I hope you don’t mind me popping in, really struggling today. I am not able to wear a mask as my asthma (which is normally well controlled) is triggered by them. I feel like everything is worse since masks became compulsory in shops and I am back in lockdown effectively as I don’t feel comfortable using my exemption card for non-essential shopping or visiting places. I have a pet therapy business which relies on visiting care homes and 2 part time child care jobs which are all closed to me now. I know I am lucky that DH has a secure public sector job and I have a small investment income, but I am able to contribute less than half what I was able to earn monthly now ☹️
So far today I have been in tears twice, firstly because I saw a cute handbag that would have been a small extravagance I could have afforded before, which made me sad, but then I realised there was no point having it anyway as there is nowhere to go.
Then I heard a song from the 80’s that just made me remember what it was like to feel young and carefree and have things to look forward to. I feel very despondent about the winter and without concerts and the theatre and things to look forward to it will be hard.

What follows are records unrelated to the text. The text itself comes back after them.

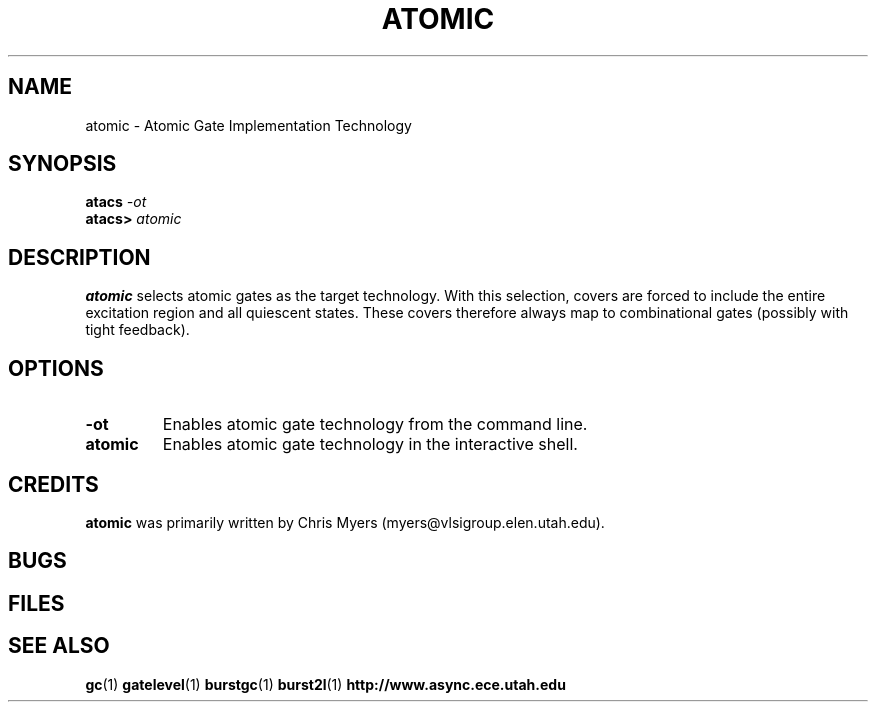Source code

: .TH ATOMIC 1 "30 September 2001" "" ""
.SH NAME
atomic \- Atomic Gate Implementation Technology
.SH SYNOPSIS
.nf
.BI atacs " -ot"
.br
.BI atacs> " atomic"
.fi
.SH DESCRIPTION
.B atomic
selects atomic gates as the target technology.
With this selection, covers are forced to include the entire excitation
region and all quiescent states.  These covers therefore always map to
combinational gates (possibly with tight feedback).
.SH OPTIONS
.TP
.BI \-ot
Enables atomic gate technology from the command line.
.TP
.BI atomic
Enables atomic gate technology in the interactive shell.
.SH CREDITS
.B atomic
was primarily written by Chris Myers (myers@vlsigroup.elen.utah.edu).
.SH BUGS
.SH FILES
.SH "SEE ALSO"
.BR gc (1)
.BR gatelevel (1)
.BR burstgc (1)
.BR burst2l (1)
.BR http://www.async.ece.utah.edu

I am driving to the Midlands to visit my adult children tomorrow, the first time I have seen any of them since Christmas and it is awful to think they may not be able to come this year.
I am generally a rule follower, but I feel more and more disillusioned by the road we are on and feel the mask rules were more based on economics than science. We have had 2 UK holidays and tried to make the most of the summer, but we are not pub goers and perhaps eat out once a month normally so feel there is little on offer.
Thanks for listening I have been following for a while and it helps to know there are people who don’t think everything else should be thrown under the bus for COVID.